Faculty project coordinators hope to use the funding to equip the aircraft with video and GPS technology.
The drones would monitor the terrain below by relaying camera images to a base station, use infrared sensors to track body heat and collect data for analysis when the unmanned vehicles land.
The flight operations could be conducted during the day or at night when people on search and rescue teams typically break from their missions.
Northrop Grumman donated a $200,000 helicopter to Cal Poly with a 10-foot rotor span and a 75-pound cargo capacity. The bulk of the grant money would go toward designing and installing the technology used to operate the chopper, Slivovsky said.

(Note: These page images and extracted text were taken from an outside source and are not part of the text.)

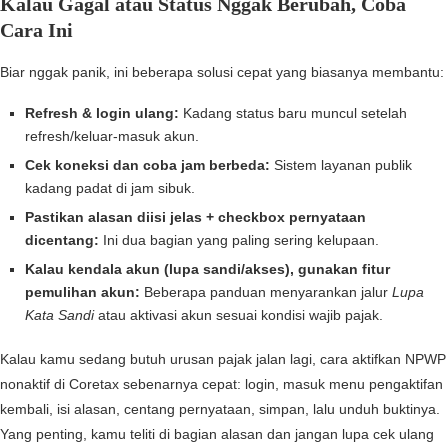
Kalau Gagal atau Status Nggak Berubah, Coba
Cara Ini
Biar nggak panik, ini beberapa solusi cepat yang biasanya membantu:
Refresh & login ulang:
Kadang status baru muncul setelah
refresh/keluar-masuk akun.
Cek koneksi dan coba jam berbeda:
Sistem layanan publik
kadang padat di jam sibuk.
Pastikan alasan diisi jelas + checkbox pernyataan
dicentang:
Ini dua bagian yang paling sering kelupaan.
Kalau kendala akun (lupa sandi/akses), gunakan fitur
pemulihan akun:
Beberapa panduan menyarankan jalur
Lupa
Kata Sandi
atau aktivasi akun sesuai kondisi wajib pajak.
Kalau kamu sedang butuh urusan pajak jalan lagi, cara aktifkan NPWP
nonaktif di Coretax sebenarnya cepat: login, masuk menu pengaktifan
kembali, isi alasan, centang pernyataan, simpan, lalu unduh buktinya.
Yang penting, kamu teliti di bagian alasan dan jangan lupa cek ulang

But Cal Poly also seeks $20,000 as part of its proposal to build a smaller fixed-wing plane from scratch with advanced technology that would conduct similar missions.

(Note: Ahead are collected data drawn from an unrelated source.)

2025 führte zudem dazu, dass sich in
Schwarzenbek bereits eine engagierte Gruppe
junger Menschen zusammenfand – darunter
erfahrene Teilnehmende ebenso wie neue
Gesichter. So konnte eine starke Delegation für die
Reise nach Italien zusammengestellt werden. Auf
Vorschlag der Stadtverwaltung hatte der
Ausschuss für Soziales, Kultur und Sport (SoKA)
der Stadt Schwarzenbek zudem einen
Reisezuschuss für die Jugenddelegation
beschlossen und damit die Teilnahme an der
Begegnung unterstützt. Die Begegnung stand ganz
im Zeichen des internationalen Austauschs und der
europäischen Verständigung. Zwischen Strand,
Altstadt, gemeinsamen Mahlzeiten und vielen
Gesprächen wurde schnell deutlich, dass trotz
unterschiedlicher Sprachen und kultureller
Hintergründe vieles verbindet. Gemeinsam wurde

The all-volunteer, 58-member search and rescue team, overseen by the Sheriff’s Department’s Sgt. Mark Maki, has special training in conducting searches.
Each year, the team is called upon to locate dozens of people, including lost hikers and people with Alzheimer’s who wander off. Carpenter was showing symptoms of dementia when he disappeared Dec. 23.
“The aircrafts especially would help get us into the narrow canyons that piloted choppers can’t get to, as well as finding people where we can’t see through the thick brush from above,” said Jon “Woody” Words-worth, the chairman of the search and rescue team.
Wordsworth said the unmanned aircraft could potentially be used for any of the search team’s rescue missions.
The drones also could even be equipped to deliver supplies to people trapped in isolated areas, including food, water and a radio, Slivovsky said.
Drones can be as small as a roll of quarters — to navigate the inside of buildings — and as large as jumbo jets, which can make overseas deliveries of cargo.
Drones also have been used effectively in military bombing and surveillance missions to avoid risking the life of a human pilot.
About two dozen students from a variety of Cal Poly’s technical disciplines, as well as faculty, are ready to start work on the search and rescue project.
Cal Poly students with significant experience flying remote-control aircrafts will pilot the search aircraft from the ground, Slivovsky said.
Slivovsky envisions students being able to assist in missions for years to come.
“After our local project is under way, I think we could potentially help with searches in places like Yosemite and around the state if we’re asked to help,” Slivovsky said.